The next issue to be considered is the maintenance of personnel. If possible, various free privileges, bonuses, bonuses and incentive payments are cut. However, the employer cannot reduce the rate or salary of employees. Also, all mandatory social payments remain at the same level (according to sick leave, business trips, vacation pay, maternity pay and others).

As a last resort, the manager is forced to resort to dismissal of freelance and temporary employees, review staffing table and staff reduction. However, he should carefully consider such steps, because laying off workers will not lead to an increase in profits if the volume of production and sales of the product decreases.

What is optimization of tax payments?

An enterprise can save by reducing tax amounts that will be transferred to the budget. Of course, we are not talking about evasion and violation of the law. There are legitimate opportunities and loopholes that, if used wisely, can lead to increased profits.

Tax minimization does not mean a literal reduction in tax payments; rather, it implies an increase in the financial resources of the enterprise, as a result of which special taxation systems with various preferential conditions come into force.

Completely legal and legal way tax accounting, designed to increase profit margins and reduce taxes paid, is called tax planning.

Due to its effectiveness, today tax minimization becomes practically mandatory procedure for many businesses.
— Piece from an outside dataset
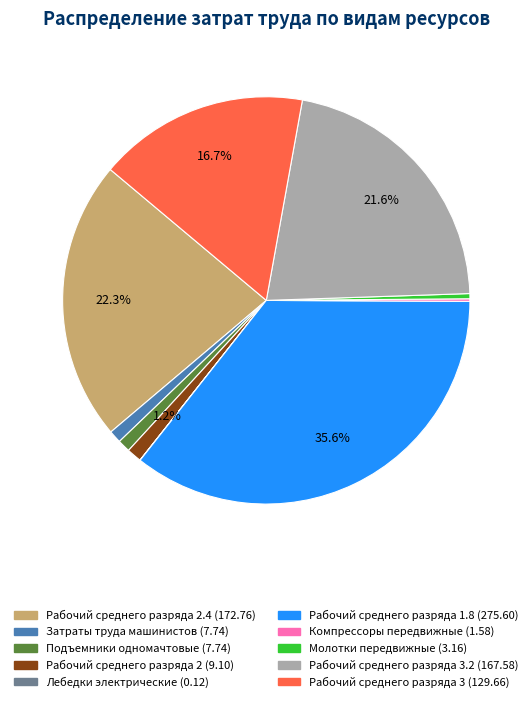

Does any single category account for the majority?

No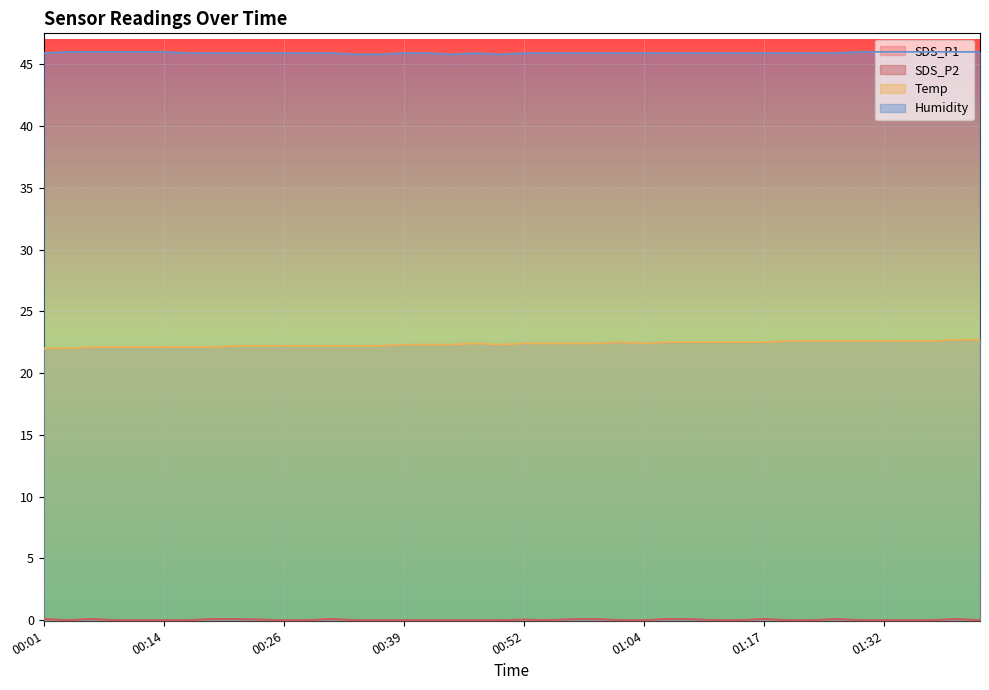

Which series has the widest spread of values?

Temp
Against this background, conducting business activities on general conditions, without taking advantage of available tax incentives, can be called short-sighted and even wasteful.

Intangible factors

Despite the fact that some factors influencing the amount of profit of an enterprise are sometimes beyond control, a decisive role in achieving high incomes belongs to a properly built organizational system at the enterprise. Stage life cycle the company, as well as the competence and professionalism of management personnel, largely determine how noticeable the influence of certain factors will be.
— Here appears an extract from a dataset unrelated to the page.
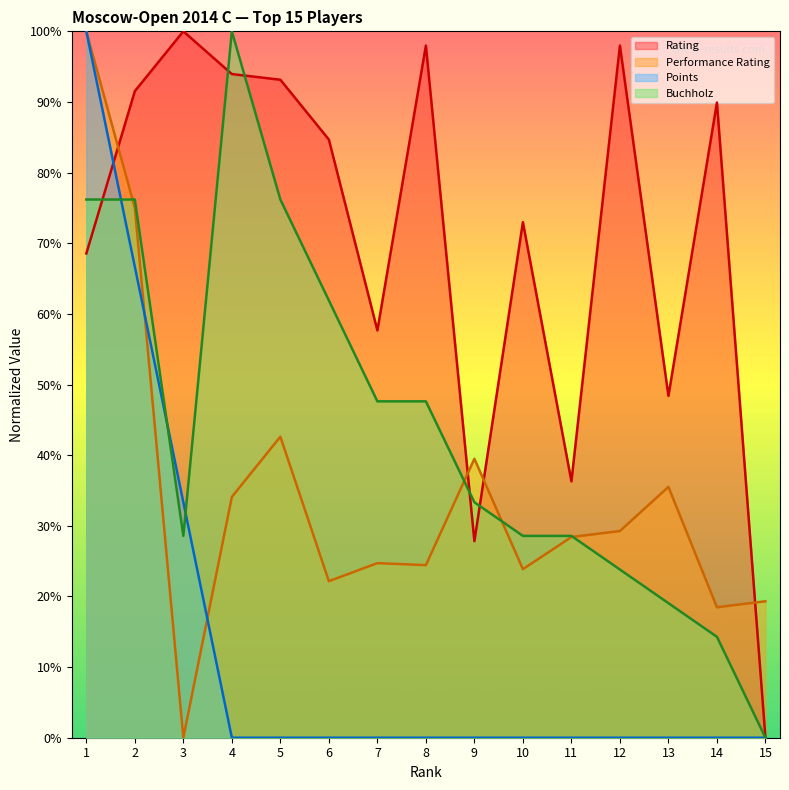

In Rating, how many points are higher than both neighbors (excluding endpoints)?

5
In practice, quantitative assessment of the impact of a specific factor on profit indicators is impossible. For example, a company’s business reputation becomes such a difficult factor to measure. Essentially, this is the impression of the enterprise, how it looks in the eyes of its employees, clients and competitors. Business reputation is formed taking into account many aspects: creditworthiness, potential opportunities, product quality, level of service.

Thus, you can see how wide the range of factors influencing the profit indicators of an enterprise is. However, a specialist who applies and understands the current legislation has access to various ways reducing costs and increasing company revenues.